» **WHAT YOU SHOULD DO**: Continue the account of the picture book My Princess Boy from its last sentence, keeping its first-person voice.

» **PASSAGE SHOWN**:

◇ ◇ ◇ ◇ ◇ ◇ ◇

My Princess Boy is a book about acceptance. It is based on my son Dyson, a self titled Princess Boy. The book tells the story of a 4-year-old boy who happily expresses his authentic self by enjoying “traditionally girl” things like jewelry and anything sparkly or pink. It is also the story of my struggle with the challenge of supporting him when he dresses up, and the solid unconditional support and love he received from his older brother, Dkobe, and his father, my husband Dean. My hope is our story will help others to start and continue a dialogue about unconditional friendship and teach children — and adults — how to accept and support children for who they are and how they wish to look.
When Dyson was almost 2 years old, he proclaimed he wanted to wear dresses and proceeded to design and create his own fashions as well. He said, “I AM a princess boy Mommy!” Dyson’s comfort with himself and his identity has always been supported and accepted by his brother and father. However, my journey towards acceptance has been a longer process. I had independent values, and deep cultural and religious perceptions of how my sons as males should look and behave. This experience became a journey of self-awareness and an examination of what I thought I believed and a re-evaluation of stereotypes.

◇ ◇ ◇ ◇ ◇ ◇ ◇

» **SOURCE DATA**:
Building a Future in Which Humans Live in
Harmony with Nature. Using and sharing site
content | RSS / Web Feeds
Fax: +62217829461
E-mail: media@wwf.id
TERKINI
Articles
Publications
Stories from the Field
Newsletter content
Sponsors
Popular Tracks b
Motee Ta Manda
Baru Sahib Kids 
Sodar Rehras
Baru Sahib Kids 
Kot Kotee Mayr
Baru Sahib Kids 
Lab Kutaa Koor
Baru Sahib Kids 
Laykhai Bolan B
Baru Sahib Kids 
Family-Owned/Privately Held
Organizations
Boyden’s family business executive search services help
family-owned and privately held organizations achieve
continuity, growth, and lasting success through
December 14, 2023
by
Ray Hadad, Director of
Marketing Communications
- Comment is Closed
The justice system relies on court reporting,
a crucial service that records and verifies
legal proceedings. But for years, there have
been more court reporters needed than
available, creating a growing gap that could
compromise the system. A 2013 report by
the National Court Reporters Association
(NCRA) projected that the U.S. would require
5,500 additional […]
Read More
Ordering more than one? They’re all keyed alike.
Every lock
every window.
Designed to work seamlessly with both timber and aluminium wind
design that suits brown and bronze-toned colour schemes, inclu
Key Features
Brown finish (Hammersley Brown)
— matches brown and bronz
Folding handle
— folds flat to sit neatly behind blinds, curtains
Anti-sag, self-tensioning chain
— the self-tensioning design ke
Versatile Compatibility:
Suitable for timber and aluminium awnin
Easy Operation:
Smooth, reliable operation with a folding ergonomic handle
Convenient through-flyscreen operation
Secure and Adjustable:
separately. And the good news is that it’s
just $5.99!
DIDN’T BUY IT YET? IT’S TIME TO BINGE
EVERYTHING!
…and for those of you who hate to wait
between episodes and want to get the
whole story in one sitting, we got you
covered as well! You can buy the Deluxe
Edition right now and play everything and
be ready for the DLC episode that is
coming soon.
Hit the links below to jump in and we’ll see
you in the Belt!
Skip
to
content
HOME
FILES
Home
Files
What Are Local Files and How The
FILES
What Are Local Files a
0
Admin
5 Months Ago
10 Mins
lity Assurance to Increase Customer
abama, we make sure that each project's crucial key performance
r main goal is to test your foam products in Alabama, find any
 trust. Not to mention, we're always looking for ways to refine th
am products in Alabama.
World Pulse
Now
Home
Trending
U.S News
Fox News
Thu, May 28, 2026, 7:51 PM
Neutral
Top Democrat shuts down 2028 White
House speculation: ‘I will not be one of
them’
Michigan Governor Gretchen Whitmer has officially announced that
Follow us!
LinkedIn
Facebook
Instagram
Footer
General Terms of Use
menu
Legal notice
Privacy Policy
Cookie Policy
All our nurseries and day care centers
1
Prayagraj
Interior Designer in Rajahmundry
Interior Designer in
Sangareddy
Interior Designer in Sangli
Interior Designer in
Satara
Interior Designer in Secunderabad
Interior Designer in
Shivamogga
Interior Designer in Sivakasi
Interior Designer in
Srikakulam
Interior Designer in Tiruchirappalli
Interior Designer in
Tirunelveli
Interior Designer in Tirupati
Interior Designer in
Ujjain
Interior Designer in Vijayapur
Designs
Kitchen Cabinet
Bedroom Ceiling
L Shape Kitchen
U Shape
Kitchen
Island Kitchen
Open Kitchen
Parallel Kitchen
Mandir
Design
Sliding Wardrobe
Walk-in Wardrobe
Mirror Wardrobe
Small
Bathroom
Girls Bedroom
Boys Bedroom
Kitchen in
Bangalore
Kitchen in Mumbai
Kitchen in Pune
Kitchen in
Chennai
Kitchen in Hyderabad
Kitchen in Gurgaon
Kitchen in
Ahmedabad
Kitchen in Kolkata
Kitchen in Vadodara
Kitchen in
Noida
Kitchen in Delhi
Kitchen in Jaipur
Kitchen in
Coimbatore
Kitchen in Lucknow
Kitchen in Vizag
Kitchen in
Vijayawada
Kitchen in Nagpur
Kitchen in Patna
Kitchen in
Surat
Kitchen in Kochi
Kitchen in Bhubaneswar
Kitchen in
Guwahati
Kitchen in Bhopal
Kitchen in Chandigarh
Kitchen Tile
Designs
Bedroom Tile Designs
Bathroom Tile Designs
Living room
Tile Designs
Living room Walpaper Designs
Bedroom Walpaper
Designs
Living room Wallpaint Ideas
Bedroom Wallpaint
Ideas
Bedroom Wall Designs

◇ ◇ ◇ ◇ ◇ ◇ ◇

» **EXPECTED OUTPUT**:
I began journaling my thoughts and feelings. I thought about who I wanted to be as a mom – someone who wasn’t so egotistical that I didn’t think I had parenting lessons to learn. I asked myself some deeper questions – Why was this hard for me? Why did the image of a perfect family matter to me? Why did I feel so embarrassed? And how could I love someone so much and make them so miserable at the same time?
I wrote My Princess Boy out of my journal entries to provide a tool for others to understand how painful it can be to be judged and not accepted. Our family uses books to learn about different things but when I searched, there weren’t books focused on acceptance of little boys who loved princess type things and dressing up. After consistently verbalizing to teachers, camp leaders and kids play-date parents that I wanted my son to be supported for his choices (choosing pink or wanting to be a princess instead of the knight in a play); I decided to turn my journal entries into a short book. After self-searching, I realized I had years of preconceived notions from my childhood, spiritually and culturally. I printed a prototype at a local copy center and used it as a tool to share my feelings. It explained how exclusion hurts, and how even a basic level of acceptance can really change lives.
Self-publishing wasn’t an easy choice. It would take time, commitment and focus. However, it was the only choice to share our personal story with the public. I was concerned a mainstream publisher would change the story, and because it was non-fiction, that wasn’t an option. So, I didn’t explore seeking a publisher at first. In fact, as a family we discussed going public for a year before self-publishing it. We felt it was important to get the dialogue started about embracing uniqueness. I wanted to create a space in our world where children would be accepted for who they are.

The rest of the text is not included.